The Jacksonville-based fashion retailer blamed the drop on the later Labor Day holiday this year, which moved its Labor Day sales event from August to September.

Stein Mart had 269 stores in operation at the end of August, compared with 265 a year earlier.

Shoe Carnival beats forecasts

Shoe Carnival Inc. last week reported higher-than-expected quarterly earnings, which somehow prompted a mixed response on Wall Street.

The footwear chain controlled by former Jacksonville Jaguars owner Wayne Weaver reported earnings of 24 cents a share for the second quarter ended Aug. 1, up from 13 cents the previous year and 6 cents higher than the average forecast of analysts, according to Thomson Financial.

Total sales rose 2.6 percent to $227.8 million and comparable-store sales rose just 0.5 percent, but the company said that was expected with the shift of tax-free holidays from July to August in some of its markets.

That will put more back-to-school sales in the third quarter, and CEO Cliff Sifford said in a news release that comparable-store sales in August were up by a “high single digits” percentage.

Shoe Carnival operates 400 stores in 34 states and Puerto Rico.

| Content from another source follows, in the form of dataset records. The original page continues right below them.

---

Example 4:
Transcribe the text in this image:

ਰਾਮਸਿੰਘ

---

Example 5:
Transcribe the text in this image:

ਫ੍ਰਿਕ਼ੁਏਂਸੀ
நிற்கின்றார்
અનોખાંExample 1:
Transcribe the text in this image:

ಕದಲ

Despite the generally positive report, Shoe Carnival’s stock dropped as much as $2.65 to $22.96 in early trading Wednesday after the earnings report. However, it rebounded to close Wednesday at $26.47, up 86 cents on the day.

Shoe Carnival reiterated its full-year earnings forecast of $1.42 to $1.48 a share, which may have disappointed some investors who were hoping the company would increase the forecast. The average analyst’s forecast was at the high end of that range, at $1.48, according to Thomson.

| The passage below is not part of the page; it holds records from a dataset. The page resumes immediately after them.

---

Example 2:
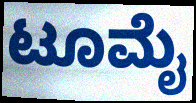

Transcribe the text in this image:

ಟೂಮೈ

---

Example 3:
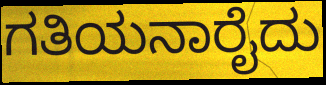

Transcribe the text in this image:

ಗತಿಯನಾರೈದು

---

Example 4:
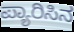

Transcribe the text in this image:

ಪ್ಯಾರಿಸಿನ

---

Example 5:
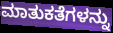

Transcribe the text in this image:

ಮಾತುಕತೆಗಳನ್ನು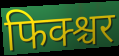
फिक्श्चरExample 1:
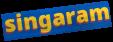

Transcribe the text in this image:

singaram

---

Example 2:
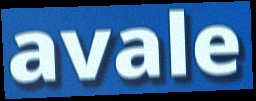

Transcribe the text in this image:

avale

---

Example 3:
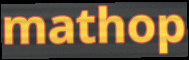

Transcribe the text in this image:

mathop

Sterne Agee analyst Sam Poser saw the earnings report as positive, as he reiterated his “buy” rating on the stock.

“In a tough retail environment, Shoe Carnival is executing well both on the top and bottom line,” Poser said in a research note.

Weaver is chairman of Shoe Carnival and, along with wife Delores, the largest stockholder with 24.6 percent of the outstanding shares.

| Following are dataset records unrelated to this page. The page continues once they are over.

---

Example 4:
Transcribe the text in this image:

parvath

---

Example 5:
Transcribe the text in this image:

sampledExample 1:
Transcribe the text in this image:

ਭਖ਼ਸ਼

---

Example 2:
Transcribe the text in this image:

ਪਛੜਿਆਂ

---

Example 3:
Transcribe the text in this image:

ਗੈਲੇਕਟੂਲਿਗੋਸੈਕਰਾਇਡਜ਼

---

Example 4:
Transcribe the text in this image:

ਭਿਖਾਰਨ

BNY Mellon catches up after glitch

The problem lingered into last week, but it seems that Bank of New York Mellon Corp. finally got its fund values up to date after a glitch in a SunGard computer system.

BNY Mellon, the world’s largest fund custodian, reported two weeks ago that a problem with the system provided by SunGard had left it unable to process the net asset values of certain mutual funds and exchange traded funds.

Once the system was operational again, BNY Mellon fell behind in processing the daily values for those funds but on Wednesday morning, the bank said it had completed calculating the values for Tuesday and would not need to post any more updates on the computer system.

SunGard agreed to a $9.1 billion buyout last month by Jacksonville-based Fidelity National Information Services Inc. The merger of the two financial technology firms is scheduled for completion in the fourth quarter this year.